In this study, we attempt to examine the likelihood of emergence of significant exchange rate fluctuations in the future for the candidate EMU countries. In doing so, we estimate the equilibrium rate of the nominal effective exchange rate for Poland, Hungary, Slovakia and Malta. If significant misalignments persist, the behavior of nominal exchange rate is expected to be unstable in its attempt to find its equilibrium rate. If the actual rate is undervalued, the domestic economy is expected to face inflationary pressures. On the other hand, if the actual rate is overvalued, the domestic economy is expected to loose competitiveness. Each of the above scenarios will cause significant problems to the process of joining EMU. In contrast, an observed exchange rate close to its equilibrium implies that we do not expect large fluctuations in the future, excluding unanticipated shocks.

This paper’s contribution to the EMU enlargement empirical literature is the way of examining exchange rate stability. In other words, our approach accepts the exchange rate convergence criterion as a necessary but not sufficient condition for successful entry into EMU.2 The intuition is that if the exchange rate is currently stable but, significantly away from its equilibrium rate, the exchange rate is likely to be unstable in the future. Moreover, a high misalignment rate can cause macroeconomic instability as well, because the unstable exchange rate will affect negatively the macroeconomic indicators. Therefore, the stability of Euro will not be weakened if the examined exchange rates are not significantly misaligned. The estimation of the equilibrium effective exchange rate is undertaken by the Behavioral Equilibrium Exchange Rate (BEER) and the Permanent Equilibrium Exchange Rate (PEER) approaches, presented by Clark & MacDonald (1998) and MacDonald (2000). The BEER approach involves the direct econometric analysis of the behavior of the exchange rate. It estimates exchange rate misalignments in accordance with the deviations of the actual exchange rate from the estimated value, derived from the relationship between the exchange rate and the macroeconomic fundamentals. The PEER approach is similar to the BEER one. The PEER differs from BEER in the way that the exchange rate is a function of variables, which have only persistent effect on it.

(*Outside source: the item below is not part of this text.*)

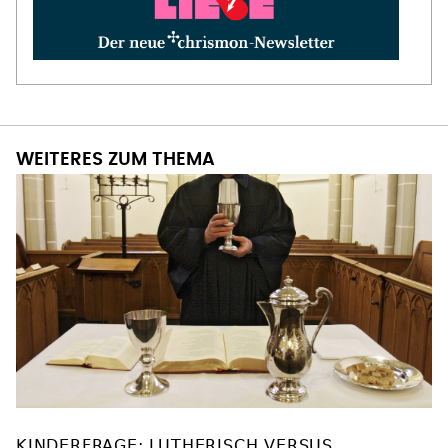
WEITERES ZUM THEMA
KINDERFRAGE: LUTHERISCH VERSUS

There is a plenty of empirical work in the literature regarding the estimation of equilibrium exchange rates. A starting point is convergence to Purchasing Power Parity in the long run as a baseline of equilibrium exchange rate. Recently, there is an increasing interest in PPP hypothesis for developing countries. Some studies apply univariate unit root tests on real exchange rates (i.e. Bahmani-Oskooee, 2000), while others apply more powerful panel unit root tests (for example Alba & Park, 2003). Some researchers apply univariate, multivariate and panel cointegration techniques on the relationship between nominal exchange rates and relative prices. Mahdavi & Zhou (1994) find evidence of weak-form PPP in 8 out of the 13 examined developing countries and state that stronger evidence exists in relatively high inflation countries. Others show that convergence to PPP equilibrium may be a non-linear instead of a linear mean reverting process (i.e. Sarno, 2000; Liew, 2003).

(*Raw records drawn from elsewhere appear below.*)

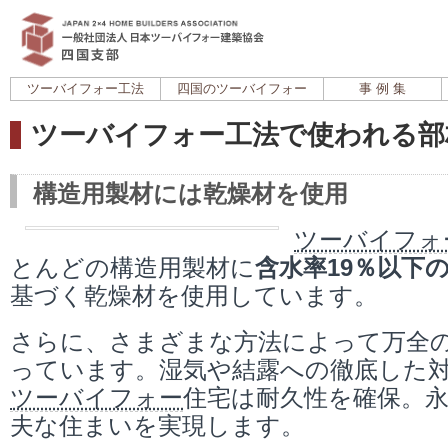
ツーバイフォー工法
四国のツーバイフォー
事 例 集
ツーバイフォー工法で使われる部
構造用製材には乾燥材を使用
ツーバイフォ
とんどの構造用製材に
含水率19％以下
基づく乾燥材を使用しています。
さらに、さまざまな方法によって万全
っています。湿気や結露への徹底した
ツーバイフォー
住宅は耐久性を確保。
夫な住まいを実現します。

Besides to PPP equilibrium, numerous empirical studies estimate equilibrium exchange rates by employing alternative - to the traditional - approaches. Coudert & Couharde (2002) estimate the equilibrium of seven CEEC exchange rates. The applied methodology is the FEER3 while the estimation is undertaken by the NIGEM macroeconometric model. They find, among others, that during 2000-2001 the effective exchange rates of the Hungarian forint, the Polish zloty and the Slovak crown or their bilateral rates against Euro do not deviate significantly from their equilibrium. Similarly, Egert (2002) combining the BEER and PEER approaches estimates the equilibrium exchange rate of five Central European Countries. The estimated period is from 1992 to 2001 for the cases of Hungary and Poland, while for Slovakia the estimated period begins from 1993. He finds that the Polish zloty and the Slovak crown were overvalued, but the Hungarian forint was undervalued before its convergence.

Egert & Lommatzsch (2003) find that the bilateral exchange rates of the Hungarian forint and the Polish zloty against Euro were overvalued in the fourth quarter of 2002 by 7%-12% and 12%-15%, respectively. Bulir & Smidkova (2005) examine the real effective exchange rates of the Polish zloty and the Hungarian forint, from 1995:q1 to 2003:q1, applying the NIGEM macroeconometric model. Their findings imply that the forint was close to equilibrium until 2000, but overvalued from 2001 and now. Similarly, the zloty was not away from its equilibrium rate before 2000. Thereafter, the zloty was overvalued and in 2003 the misalignment rate decreased to less than 20%.

Egert & Lahreche-Revil (2003) combined the FEER and BEER approaches estimate a VAR-based three equation cointegration system. The estimation sample is from 1992:q1 to 2001:q2 for Hungary and Poland, and from 1993:q1 to 2001:q2 for Slovakia. The under examination exchange rates are real effective exchange rates, computed as a weighted average of US dollar and Euro4. They find that the Hungarian forint was undervalued until 1998 and close to equilibrium thereafter. The polish zloty was overvalued during the estimated period while the highest deviation is observed after 1995. The Slovak crown was very close to equilibrium until 1997. From then, it is overvalued. The highest misalignment rate was about 10% and at the end of the estimated period was observed at 8%. Other relevant studies, which focus on developing as well as developed countries, are: MacDonald (2002); Fernandez et. al. (2001); Melecky & Komarek (2005) and Frait & Komarek (2001).